TASK STATEMENT:
Copy every line of text in the data below word for word, leaving out the pictures.

MATERIAL FOR THE TASK:
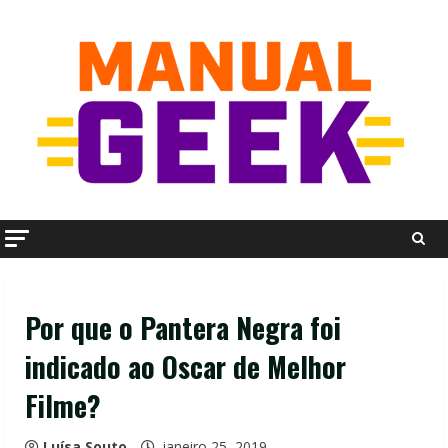
Skip
to
content
Por que o Pantera Negra foi
indicado ao Oscar de Melhor
Filme?
Luísa Souto
janeiro 25, 2019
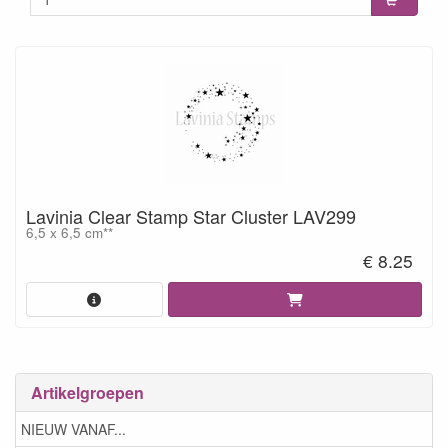
Lavinia Clear Stamp Star Cluster LAV299
6,5 x 6,5 cm**
€ 8.25
Artikelgroepen
NIEUW VANAF...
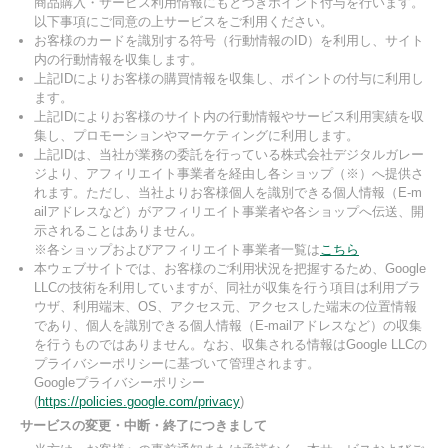
商品購入・サービス利用情報にもとづきポイント付与を行います。
以下事項にご同意の上サービスをご利用ください。
お客様のカードを識別する符号（行動情報のID）を利用し、サイト
内の行動情報を収集します。
上記IDによりお客様の購買情報を収集し、ポイントの付与に利用し
ます。
上記IDによりお客様のサイト内の行動情報やサービス利用実績を収
集し、プロモーションやマーケティングに利用します。
上記IDは、当社が業務の委託を行っている株式会社デジタルガレー
ジより、アフィリエイト事業者を経由し各ショップ（※）へ提供さ
れます。ただし、当社よりお客様個人を識別できる個人情報（E-m
ailアドレスなど）がアフィリエイト事業者や各ショップへ伝送、開
示されることはありません。
※各ショップおよびアフィリエイト事業者一覧は
こちら
本ウェブサイトでは、お客様のご利用状況を把握するため、Google
LLCの技術を利用していますが、同社が収集を行う項目は利用ブラ
ウザ、利用端末、OS、アクセス元、アクセスした端末の位置情報
であり、個人を識別できる個人情報（E-mailアドレスなど）の収集
を行うものではありません。なお、収集される情報はGoogle LLCの
プライバシーポリシーに基づいて管理されます。
Googleプライバシーポリシー
(
https://policies.google.com/privacy
)
サービスの変更・中断・終了につきまして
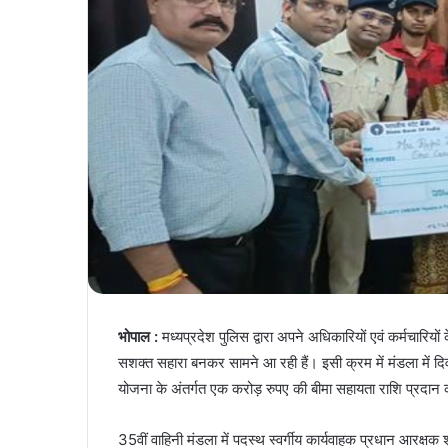
भोपाल :
मध्यप्रदेश पुलिस द्वारा अपने अधिकारियों एवं कर्मचारियों
सशक्त सहारा बनकर सामने आ रही हैं। इसी क्रम में मंडला में दि
योजना के अंतर्गत एक करोड़ रुपए की बीमा सहायता राशि प्रदान 
35वीं वाहिनी मंडला में पदस्थ स्वर्गीय कार्यवाहक प्रधान आरक्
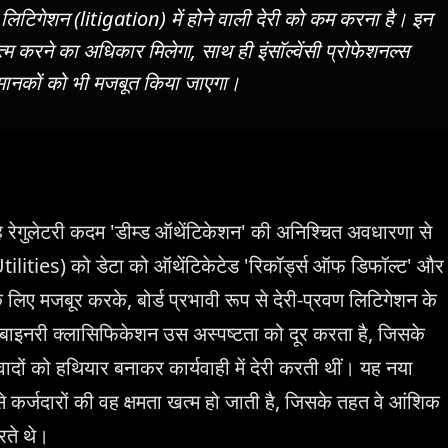
य लिटिगेशन (litigation) में होने वाली देरी को कम करना है। इन
्म करने का अधिकार मिलेगा, साथ ही इंसॉल्वेंसी प्रोफेशनल्स
मानकों को भी मजबूत किया जाएगा।
 यह रेगुलेटरी कदम 'डीम्ड ऑथेंटिकेशन' की अनिश्चित अवधारणा से
tilities) को डेटा को ऑथेंटिकेटेड 'रिकॉर्ड्स ऑफ डिफॉल्ट' और
के लिए मजबूर करके, बोर्ड प्रभावी रूप से देरी-प्रवण लिटिगेशन के
ाइनरी क्लासिफिकेशन उस अस्पष्टता को दूर करता है, जिसके
िवादों को हथियार बनाकर कार्यवाही में देरी करती थीं। यह नया
कर्जदारों की वह क्षमता खत्म हो जाती है, जिसके तहत वे आंशिक
करते थे।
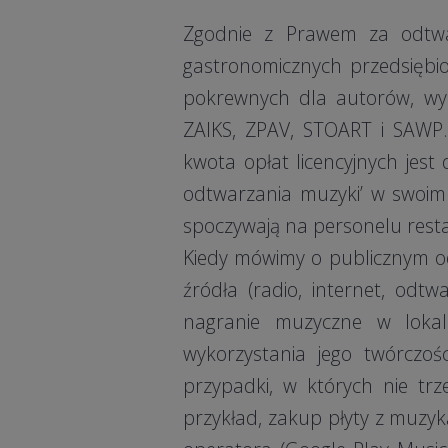
Zgodnie z Prawem za odtwarz
gastronomicznych przedsiębio
pokrewnych dla autorów, wyk
ZAIKS, ZPAV, STOART i SAWP
kwota opłat licencyjnych jes
odtwarzania muzyki’ w swoim 
spoczywają na personelu resta
Kiedy mówimy o publicznym od
źródła (radio, internet, odtwa
nagranie muzyczne w lokal
wykorzystania jego twórczo
przypadki, w których nie tr
przykład, zakup płyty z muz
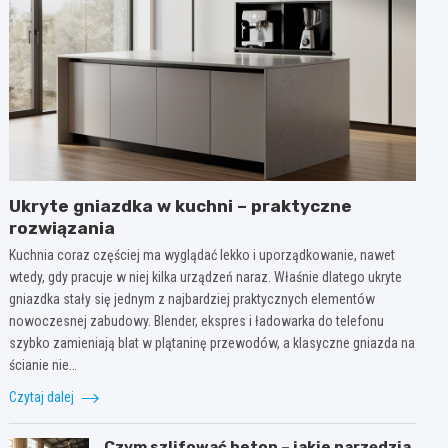
Ukryte gniazdka w kuchni – praktyczne
rozwiązania
Kuchnia coraz częściej ma wyglądać lekko i uporządkowanie, nawet
wtedy, gdy pracuje w niej kilka urządzeń naraz. Właśnie dlatego ukryte
gniazdka stały się jednym z najbardziej praktycznych elementów
nowoczesnej zabudowy. Blender, ekspres i ładowarka do telefonu
szybko zamieniają blat w plątaninę przewodów, a klasyczne gniazda na
ścianie nie…
Czytaj dalej
Czym szlifować beton – jakie narzędzia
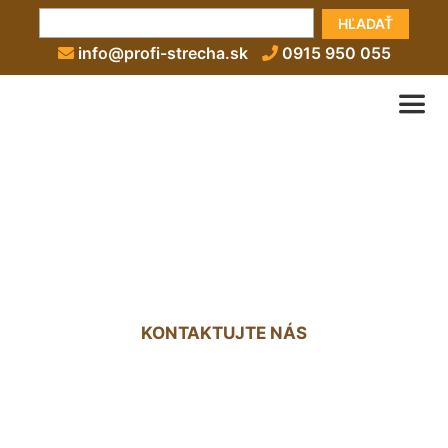
HĽADAŤ
info@profi-strecha.sk
0915 950 055
Strecha nad terasou Staré
Mesto
KONTAKTUJTE NÁS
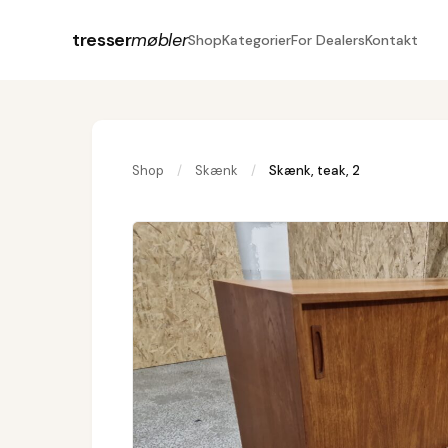
tresser
møbler
Shop
Kategorier
For Dealers
Kontakt
Shop
/
Skænk
/
Skænk, teak, 2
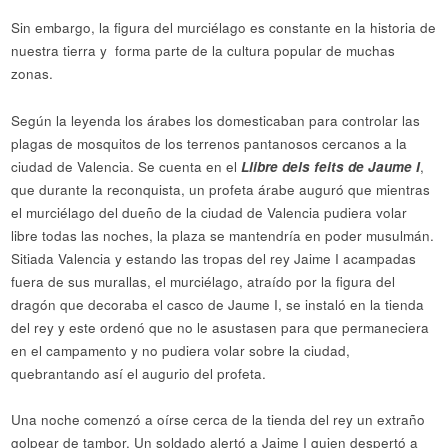
Sin embargo, la figura del murciélago es constante en la historia de
nuestra tierra y forma parte de la cultura popular de muchas
zonas.
Según la leyenda los árabes los domesticaban para controlar las
plagas de mosquitos de los terrenos pantanosos cercanos a la
ciudad de Valencia. Se cuenta en el
Llibre dels feits de Jaume I
,
que durante la reconquista, un profeta árabe auguró que mientras
el murciélago del dueño de la ciudad de Valencia pudiera volar
libre todas las noches, la plaza se mantendría en poder musulmán.
Sitiada Valencia y estando las tropas del rey Jaime I acampadas
fuera de sus murallas, el murciélago, atraído por la figura del
dragón que decoraba el casco de Jaume I, se instaló en la tienda
del rey y este ordenó que no le asustasen para que permaneciera
en el campamento y no pudiera volar sobre la ciudad,
quebrantando así el augurio del profeta.
Una noche comenzó a oírse cerca de la tienda del rey un extraño
golpear de tambor. Un soldado alertó a Jaime I quien despertó a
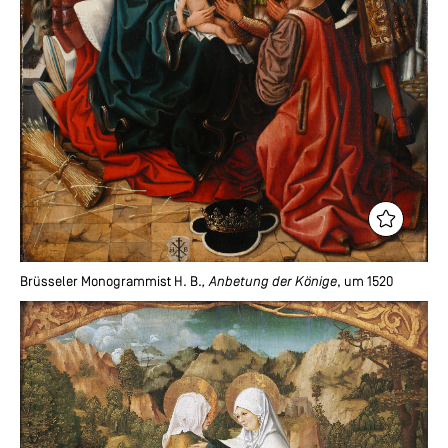
Brüsseler Monogrammist H. B.
, Anbetung der Könige
, um 1520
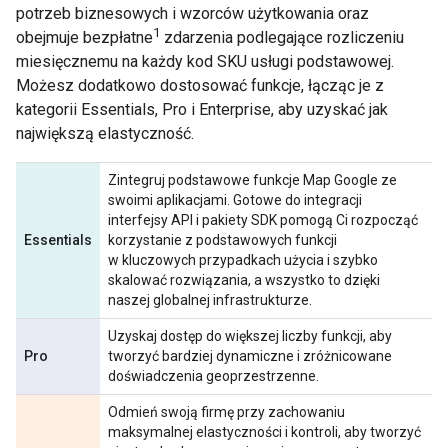
potrzeb biznesowych i wzorców użytkowania oraz
1
obejmuje bezpłatne
zdarzenia podlegające rozliczeniu
miesięcznemu na każdy kod SKU usługi podstawowej.
Możesz dodatkowo dostosować funkcje, łącząc je z
kategorii Essentials, Pro i Enterprise, aby uzyskać jak
największą elastyczność.
Zintegruj podstawowe funkcje Map Google ze
swoimi aplikacjami. Gotowe do integracji
interfejsy API i pakiety SDK pomogą Ci rozpocząć
Essentials
korzystanie z podstawowych funkcji
w kluczowych przypadkach użycia i szybko
skalować rozwiązania, a wszystko to dzięki
naszej globalnej infrastrukturze.
Uzyskaj dostęp do większej liczby funkcji, aby
Pro
tworzyć bardziej dynamiczne i zróżnicowane
doświadczenia geoprzestrzenne.
Odmień swoją firmę przy zachowaniu
maksymalnej elastyczności i kontroli, aby tworzyć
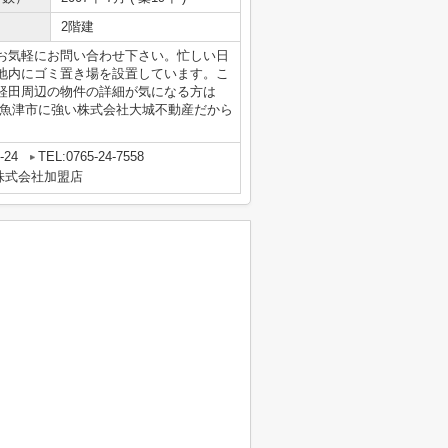
2階建
お気軽にお問い合わせ下さい。忙しい日
地内にゴミ置き場を設置しています。こ
経田周辺の物件の詳細が気になる方は
をどうぞ。魚津市に強い株式会社大城不動産だから
24
TEL:0765-24-7558
株式会社加盟店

RESPONSE TO THIS TASK:
Skip
to
content
Por que o Pantera Negra foi
indicado ao Oscar de Melhor
Filme?
Luísa Souto
janeiro 25, 2019
Lavinia Clear Stamp Star Cluster LAV299
6,5 x 6,5 cm**
€ 8.25
Artikelgroepen
NIEUW VANAF...
商品購入・サービス利用情報にもとづきポイント付与を行います。
以下事項にご同意の上サービスをご利用ください。
お客様のカードを識別する符号（行動情報のID）を利用し、サイト
内の行動情報を収集します。
上記IDによりお客様の購買情報を収集し、ポイントの付与に利用し
ます。
上記IDによりお客様のサイト内の行動情報やサービス利用実績を収
集し、プロモーションやマーケティングに利用します。
上記IDは、当社が業務の委託を行っている株式会社デジタルガレー
ジより、アフィリエイト事業者を経由し各ショップ（※）へ提供さ
れます。ただし、当社よりお客様個人を識別できる個人情報（E-m
ailアドレスなど）がアフィリエイト事業者や各ショップへ伝送、開
示されることはありません。
※各ショップおよびアフィリエイト事業者一覧は
こちら
本ウェブサイトでは、お客様のご利用状況を把握するため、Google
LLCの技術を利用していますが、同社が収集を行う項目は利用ブラ
ウザ、利用端末、OS、アクセス元、アクセスした端末の位置情報
であり、個人を識別できる個人情報（E-mailアドレスなど）の収集
を行うものではありません。なお、収集される情報はGoogle LLCの
プライバシーポリシーに基づいて管理されます。
Googleプライバシーポリシー
(
https://policies.google.com/privacy
)
サービスの変更・中断・終了につきまして
भोपाल :
मध्यप्रदेश पुलिस द्वारा अपने अधिकारियों एवं कर्मचारियों
सशक्त सहारा बनकर सामने आ रही हैं। इसी क्रम में मंडला में दि
योजना के अंतर्गत एक करोड़ रुपए की बीमा सहायता राशि प्रदान 
35वीं वाहिनी मंडला में पदस्थ स्वर्गीय कार्यवाहक प्रधान आरक्
य लिटिगेशन (litigation) में होने वाली देरी को कम करना है। इन
्म करने का अधिकार मिलेगा, साथ ही इंसॉल्वेंसी प्रोफेशनल्स
मानकों को भी मजबूत किया जाएगा।
 यह रेगुलेटरी कदम 'डीम्ड ऑथेंटिकेशन' की अनिश्चित अवधारणा से
tilities) को डेटा को ऑथेंटिकेटेड 'रिकॉर्ड्स ऑफ डिफॉल्ट' और
के लिए मजबूर करके, बोर्ड प्रभावी रूप से देरी-प्रवण लिटिगेशन के
ाइनरी क्लासिफिकेशन उस अस्पष्टता को दूर करता है, जिसके
िवादों को हथियार बनाकर कार्यवाही में देरी करती थीं। यह नया
कर्जदारों की वह क्षमता खत्म हो जाती है, जिसके तहत वे आंशिक
करते थे।
Zgodnie z Prawem za odtwarz
gastronomicznych przedsiębio
pokrewnych dla autorów, wyk
ZAIKS, ZPAV, STOART i SAWP
kwota opłat licencyjnych jes
odtwarzania muzyki’ w swoim 
spoczywają na personelu resta
Kiedy mówimy o publicznym od
źródła (radio, internet, odtwa
nagranie muzyczne w lokal
wykorzystania jego twórczo
przypadki, w których nie tr
przykład, zakup płyty z muz
Ukryte gniazdka w kuchni – praktyczne
rozwiązania
Kuchnia coraz częściej ma wyglądać lekko i uporządkowanie, nawet
wtedy, gdy pracuje w niej kilka urządzeń naraz. Właśnie dlatego ukryte
gniazdka stały się jednym z najbardziej praktycznych elementów
nowoczesnej zabudowy. Blender, ekspres i ładowarka do telefonu
szybko zamieniają blat w plątaninę przewodów, a klasyczne gniazda na
ścianie nie…
Czytaj dalej
Czym szlifować beton – jakie narzędzia
HĽADAŤ
info@profi-strecha.sk
0915 950 055
Strecha nad terasou Staré
Mesto
KONTAKTUJTE NÁS
tresser
møbler
Shop
Kategorier
For Dealers
Kontakt
Shop
/
Skænk
/
Skænk, teak, 2
Sin embargo, la figura del murciélago es constante en la historia de
nuestra tierra y forma parte de la cultura popular de muchas
zonas.
Según la leyenda los árabes los domesticaban para controlar las
plagas de mosquitos de los terrenos pantanosos cercanos a la
ciudad de Valencia. Se cuenta en el
Llibre dels feits de Jaume I
,
que durante la reconquista, un profeta árabe auguró que mientras
el murciélago del dueño de la ciudad de Valencia pudiera volar
libre todas las noches, la plaza se mantendría en poder musulmán.
Sitiada Valencia y estando las tropas del rey Jaime I acampadas
fuera de sus murallas, el murciélago, atraído por la figura del
dragón que decoraba el casco de Jaume I, se instaló en la tienda
del rey y este ordenó que no le asustasen para que permaneciera
en el campamento y no pudiera volar sobre la ciudad,
quebrantando así el augurio del profeta.
Una noche comenzó a oírse cerca de la tienda del rey un extraño
golpear de tambor. Un soldado alertó a Jaime I quien despertó a
Brüsseler Monogrammist H. B.
, Anbetung der Könige
, um 1520
potrzeb biznesowych i wzorców użytkowania oraz
1
obejmuje bezpłatne
zdarzenia podlegające rozliczeniu
miesięcznemu na każdy kod SKU usługi podstawowej.
Możesz dodatkowo dostosować funkcje, łącząc je z
kategorii Essentials, Pro i Enterprise, aby uzyskać jak
największą elastyczność.
Zintegruj podstawowe funkcje Map Google ze
swoimi aplikacjami. Gotowe do integracji
interfejsy API i pakiety SDK pomogą Ci rozpocząć
Essentials
korzystanie z podstawowych funkcji
w kluczowych przypadkach użycia i szybko
skalować rozwiązania, a wszystko to dzięki
naszej globalnej infrastrukturze.
Uzyskaj dostęp do większej liczby funkcji, aby
Pro
tworzyć bardziej dynamiczne i zróżnicowane
doświadczenia geoprzestrzenne.
Odmień swoją firmę przy zachowaniu
maksymalnej elastyczności i kontroli, aby tworzyć
2階建
お気軽にお問い合わせ下さい。忙しい日
地内にゴミ置き場を設置しています。こ
経田周辺の物件の詳細が気になる方は
をどうぞ。魚津市に強い株式会社大城不動産だから
24
TEL:0765-24-7558
株式会社加盟店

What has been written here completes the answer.